Decision matrix: Addepto vs Cognizant
| Your situation | Recommended choice |
|---|---|
| You need full-ownership delivery on a defined project scope | Addepto |
| You need a large dedicated team for an ongoing programme | Check each company's engagement model |
| Your budget is at the lower end | Compare: Addepto ($10,000) vs Cognizant (Not published) |
| You need specialist depth in a specific vertical | Cognizant |
| You need staff augmentation or team extension | Neither; consider alternatives that offer staff aug |
| You need consulting before committing to a build | Addepto |
Use case fit: Addepto vs Cognizant
| Use case | Addepto fit | Cognizant fit | Winner |
|---|---|---|---|
| Auditing an existing ML pipeline and recommending MLOps improvements | Strong | Limited | Addepto |
| Running a well-scoped, budget-constrained machine learning pilot | Strong | Limited | Addepto |
| Healthcare organizations needing a dedicated MLOps platform tailored to clinical or health-data workflows | Limited | Strong | Cognizant |
| Very large enterprises needing a substantial, always-available data/AI consulting bench | Limited | Strong | Cognizant |
| Fixed-price build | Limited | Limited | Both equally |
| MLOps pipeline setup | Strong | Strong | Both equally |
Verdict: Addepto vs Cognizant
Addepto (4.4/5) is the stronger overall choice for most ML Model Development projects. Dedicated MLOps-consulting service line and Clutch-reported project pricing well below several peers in this list, making it the more budget-accessible option.. It is best for cost-conscious teams that specifically need MLOps consulting or a well-scoped machine learning advisory engagement rather than a full custom software build..
Cognizant (3.9/5) is the better choice when large enterprises, especially in healthcare, wanting a very large AI/analytics consulting bench with a dedicated industry-specific MLOps platform.. If your situation matches those criteria, Cognizant is a competitive option.
Related comparisons
Addepto vs Cognizant FAQ
Is Addepto better than Cognizant?
Addepto (4.4/5) scores higher overall, but "better" depends on your use case.
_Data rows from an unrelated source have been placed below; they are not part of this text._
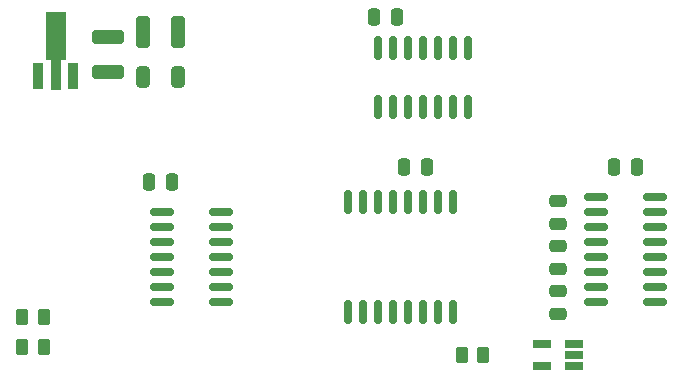
<source format=gbr>
%TF.GenerationSoftware,KiCad,Pcbnew,7.0.6*%
%TF.CreationDate,2023-08-24T17:38:11-04:00*%
%TF.ProjectId,usbio,75736269-6f2e-46b6-9963-61645f706362,rev?*%
%TF.SameCoordinates,Original*%
%TF.FileFunction,Paste,Top*%
%TF.FilePolarity,Positive*%
%FSLAX46Y46*%
G04 Gerber Fmt 4.6, Leading zero omitted, Abs format (unit mm)*
G04 Created by KiCad (PCBNEW 7.0.6) date 2023-08-24 17:38:11*
%MOMM*%
%LPD*%
G01*
G04 APERTURE LIST*
G04 Aperture macros list*
%AMRoundRect*
0 Rectangle with rounded corners*
0 $1 Rounding radius*
0 $2 $3 $4 $5 $6 $7 $8 $9 X,Y pos of 4 corners*
0 Add a 4 corners polygon primitive as box body*
4,1,4,$2,$3,$4,$5,$6,$7,$8,$9,$2,$3,0*
0 Add four circle primitives for the rounded corners*
1,1,$1+$1,$2,$3*
1,1,$1+$1,$4,$5*
1,1,$1+$1,$6,$7*
1,1,$1+$1,$8,$9*
0 Add four rect primitives between the rounded corners*
20,1,$1+$1,$2,$3,$4,$5,0*
20,1,$1+$1,$4,$5,$6,$7,0*
20,1,$1+$1,$6,$7,$8,$9,0*
20,1,$1+$1,$8,$9,$2,$3,0*%
%AMFreePoly0*
4,1,9,5.362500,-0.866500,1.237500,-0.866500,1.237500,-0.450000,-1.237500,-0.450000,-1.237500,0.450000,1.237500,0.450000,1.237500,0.866500,5.362500,0.866500,5.362500,-0.866500,5.362500,-0.866500,$1*%
G04 Aperture macros list end*
%ADD10RoundRect,0.150000X0.825000X0.150000X-0.825000X0.150000X-0.825000X-0.150000X0.825000X-0.150000X0*%
%ADD11RoundRect,0.150000X-0.150000X0.875000X-0.150000X-0.875000X0.150000X-0.875000X0.150000X0.875000X0*%
%ADD12RoundRect,0.250000X-0.475000X0.250000X-0.475000X-0.250000X0.475000X-0.250000X0.475000X0.250000X0*%
%ADD13R,0.900000X2.300000*%
%ADD14FreePoly0,90.000000*%
%ADD15RoundRect,0.250000X-0.250000X-0.475000X0.250000X-0.475000X0.250000X0.475000X-0.250000X0.475000X0*%
%ADD16RoundRect,0.250000X-0.262500X-0.450000X0.262500X-0.450000X0.262500X0.450000X-0.262500X0.450000X0*%
%ADD17R,1.560000X0.650000*%
%ADD18RoundRect,0.250000X0.250000X0.475000X-0.250000X0.475000X-0.250000X-0.475000X0.250000X-0.475000X0*%
%ADD19RoundRect,0.150000X-0.825000X-0.150000X0.825000X-0.150000X0.825000X0.150000X-0.825000X0.150000X0*%
%ADD20RoundRect,0.150000X-0.150000X0.825000X-0.150000X-0.825000X0.150000X-0.825000X0.150000X0.825000X0*%
%ADD21RoundRect,0.250000X0.325000X1.100000X-0.325000X1.100000X-0.325000X-1.100000X0.325000X-1.100000X0*%
%ADD22RoundRect,0.250000X0.325000X0.650000X-0.325000X0.650000X-0.325000X-0.650000X0.325000X-0.650000X0*%
%ADD23RoundRect,0.250000X1.100000X-0.325000X1.100000X0.325000X-1.100000X0.325000X-1.100000X-0.325000X0*%
%ADD24RoundRect,0.250000X0.262500X0.450000X-0.262500X0.450000X-0.262500X-0.450000X0.262500X-0.450000X0*%
G04 APERTURE END LIST*
D10*
%TO.C,U1*%
X102870000Y-77470000D03*
X102870000Y-76200000D03*
X102870000Y-74930000D03*
X102870000Y-73660000D03*
X102870000Y-72390000D03*
X102870000Y-71120000D03*
X102870000Y-69850000D03*
X97920000Y-69850000D03*
X97920000Y-71120000D03*
X97920000Y-72390000D03*
X97920000Y-73660000D03*
X97920000Y-74930000D03*
X97920000Y-76200000D03*
X97920000Y-77470000D03*
%TD*%
D11*
%TO.C,U3*%
X122555000Y-69010000D03*
X121285000Y-69010000D03*
X120015000Y-69010000D03*
X118745000Y-69010000D03*
X117475000Y-69010000D03*
X116205000Y-69010000D03*
X114935000Y-69010000D03*
X113665000Y-69010000D03*
X113665000Y-78310000D03*
X114935000Y-78310000D03*
X116205000Y-78310000D03*
X117475000Y-78310000D03*
X118745000Y-78310000D03*
X120015000Y-78310000D03*
X121285000Y-78310000D03*
X122555000Y-78310000D03*
%TD*%
D12*
%TO.C,C9*%
X131445000Y-76520000D03*
X131445000Y-78420000D03*
%TD*%
D13*
%TO.C,U5*%
X87400000Y-58330000D03*
D14*
X88900000Y-58242500D03*
D13*
X90400000Y-58330000D03*
%TD*%
D15*
%TO.C,C8*%
X136210000Y-66040000D03*
X138110000Y-66040000D03*
%TD*%
D16*
%TO.C,R2*%
X86082500Y-78740000D03*
X87907500Y-78740000D03*
%TD*%
D17*
%TO.C,U6*%
X132795000Y-82865000D03*
X132795000Y-81915000D03*
X132795000Y-80965000D03*
X130095000Y-80965000D03*
X130095000Y-82865000D03*
%TD*%
D18*
%TO.C,C5*%
X120330000Y-66040000D03*
X118430000Y-66040000D03*
%TD*%
D19*
%TO.C,U2*%
X134685000Y-68580000D03*
X134685000Y-69850000D03*
X134685000Y-71120000D03*
X134685000Y-72390000D03*
X134685000Y-73660000D03*
X134685000Y-74930000D03*
X134685000Y-76200000D03*
X134685000Y-77470000D03*
X139635000Y-77470000D03*
X139635000Y-76200000D03*
X139635000Y-74930000D03*
X139635000Y-73660000D03*
X139635000Y-72390000D03*
X139635000Y-71120000D03*
X139635000Y-69850000D03*
X139635000Y-68580000D03*
%TD*%
D12*
%TO.C,C7*%
X131445000Y-72710000D03*
X131445000Y-74610000D03*
%TD*%
D15*
%TO.C,C10*%
X115890000Y-53340000D03*
X117790000Y-53340000D03*
%TD*%
D20*
%TO.C,U4*%
X123825000Y-55945000D03*
X122555000Y-55945000D03*
X121285000Y-55945000D03*
X120015000Y-55945000D03*
X118745000Y-55945000D03*
X117475000Y-55945000D03*
X116205000Y-55945000D03*
X116205000Y-60895000D03*
X117475000Y-60895000D03*
X118745000Y-60895000D03*
X120015000Y-60895000D03*
X121285000Y-60895000D03*
X122555000Y-60895000D03*
X123825000Y-60895000D03*
%TD*%
D16*
%TO.C,R1*%
X86082500Y-81280000D03*
X87907500Y-81280000D03*
%TD*%
D15*
%TO.C,C4*%
X96840000Y-67310000D03*
X98740000Y-67310000D03*
%TD*%
D12*
%TO.C,C6*%
X131445000Y-68900000D03*
X131445000Y-70800000D03*
%TD*%
D21*
%TO.C,C2*%
X99265000Y-54610000D03*
X96315000Y-54610000D03*
%TD*%
D22*
%TO.C,C3*%
X99265000Y-58420000D03*
X96315000Y-58420000D03*
%TD*%
D23*
%TO.C,C1*%
X93345000Y-57990000D03*
X93345000Y-55040000D03*
%TD*%
D24*
%TO.C,R3*%
X125095000Y-81915000D03*
X123270000Y-81915000D03*
%TD*%
M02*

</source>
Addepto is better for cost-conscious teams that specifically need MLOps consulting or a well-scoped machine learning advisory engagement rather than a full custom software build.. Cognizant is better for large enterprises, especially in healthcare, wanting a very large AI/analytics consulting bench with a dedicated industry-specific MLOps platform..
How do Addepto and Cognizant differ in pricing?
Addepto uses project-based pricing with a minimum engagement of $10,000. Cognizant uses not published; enterprise project engagements pricing with a minimum engagement of Not published. Neither firm publishes a full rate card; a discovery call is required for project-specific quotes.
Which is better for enterprise: Addepto or Cognizant?
Addepto is the larger team and typically the better enterprise-scale choice. For very large programmes, verify team size and compliance coverage directly with each company before shortlisting.
What are the main differences between Addepto and Cognizant?
Addepto's primary differentiator is: dedicated mlops-consulting service line and clutch-reported project pricing well below several peers in this list, making it the more budget-accessible option.. Cognizant's primary differentiator is: dedicated, named mlops platform specifically built for healthcare, combined with one of the largest disclosed data/ai consultant headcounts (23,000+) in this comparison.. They also differ in team size (51–200 vs 10,000+), minimum engagement ($10,000 vs Not published), and primary industries served (Finance, Healthcare vs Healthcare, Financial services).
Last reviewed: July 2026. Verify all details directly with each company before making a decision.